Mon fils, mon héro autiste
Par Josée Durocher
Étant donné que mon fils Dominik a été diagnostiqué autiste Asperger à l’âge de 26 ans seulement, et malgré le fait que je suspecte une autre forme de pensée chez lui depuis qu’il est tout petit, il a dû s’adapter difficilement, mais tout de même, à la société tout en camouflant instinctivement qui il était vraiment, et ce, tout au long de sa vie d’enfant et de jeune adulte.
Le camouflage chez l’autiste est fréquent, surtout lorsqu’il n’a pas de diagnostic et qu’il recherche une vie en société en vivant ce qui ressemble à du confort.
J’écris « ressemble » puisque rien n’a jamais été confortable pour lui avant de recevoir ce fameux diagnostic qui allait tout changer.
Effectivement, je l’observe depuis et je remarque qu’il tente beaucoup moins de se confondre dans la masse. Je ne pense pas qu’il lui soit plus facile de vivre sa vie, mais s’il y a facilité, c’est dans le fait qu’il sache maintenant qui il est.
Cette sensation d’être toujours à part des autres, de ne pas être « correct » tend à disparaître. Plus il accepte l’autisme, plus il s’épanouit selon un rythme qui lui est propre et, honnêtement, ce rythme se veut souvent très rapide!
Plutôt que de chercher des excuses évasives pour ne pas participer à une activité, il clame haut et fort qu’il est autiste et fait l’activité comme il s’en sent capable. Il détermine et choisit aussi de participer à certaines d’entre elles justement parce qu’il est autiste.
Prenant une médication assez puissante pour calmer son anxiété, il a décidé, d’un commun accord avec sa psychiatre, de se sevrer graduellement pour apprivoiser cette anxiété qui l’habite plutôt que de tout tenter pour la faire taire sans y réussir véritablement.
Il est beau, mon fils. Il est grand, comme le grand homme qu’il est.
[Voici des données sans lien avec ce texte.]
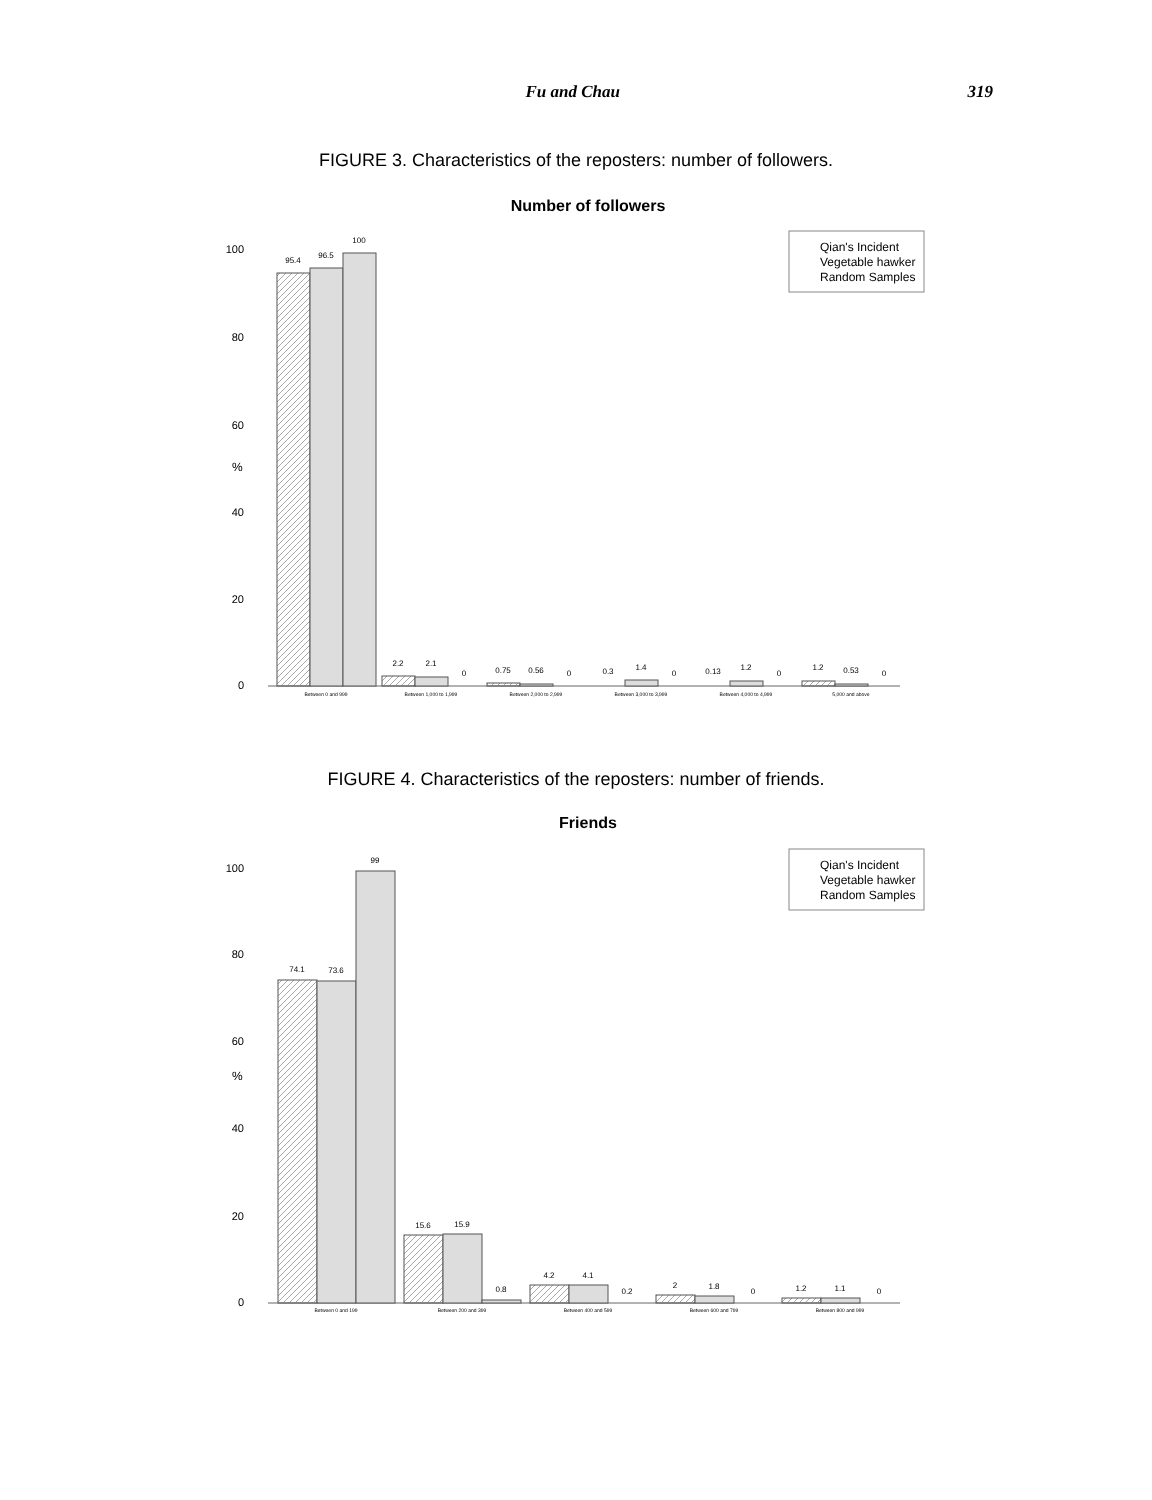Fu and Chau 319
FIGURE 3. Characteristics of the reposters: number of followers.
Number of followers
%
100
80
60
40
20
0
95.4
96.5
100
2.2
2.1
0
0.75
0.56
0
0.3
1.4
0
0.13
1.2
0
1.2
0.53
0
Between 0 and 999
Between 1,000 to 1,999
Between 2,000 to 2,999
Between 3,000 to 3,999
Between 4,000 to 4,999
5,000 and above
Qian's Incident
Vegetable hawker
Random Samples
FIGURE 4. Characteristics of the reposters: number of friends.
Friends
%
100
80
60
40
20
0
74.1
73.6
99
15.6
15.9
0.8
4.2
4.1
0.2
2
1.8
0
1.2
1.1
0
Between 0 and 199
Between 200 and 399
Between 400 and 599
Between 600 and 799
Between 800 and 999
Qian's Incident
Vegetable hawker
Random Samples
Il parle aussi très ouvertement de son état sans jamais s’en servir comme prétexte pour ne pas faire certaines choses qui lui sont moins familières.
Étant donné sa résistance au changement, nous qui vivons avec lui nous devons nous adapter aussi. Jamais plus, moi qui suis impulsive, je ne le prends par surprise en lui proposant des choses à la dernière minute. Je sais maintenant qu’il a besoin d’un certain temps pour se familiariser avec tout ce que je lui propose.
Il est grandement attiré par un organisme qui regroupe d’autres autistes comme lui et se promet de participer aux activités qui reprendront à l’automne.
Oui, je le vois s’épanouir et devenir la personne qu’il tentait de cacher à tout le monde, moi compris, pour devenir la personne qu’il est destiné à être.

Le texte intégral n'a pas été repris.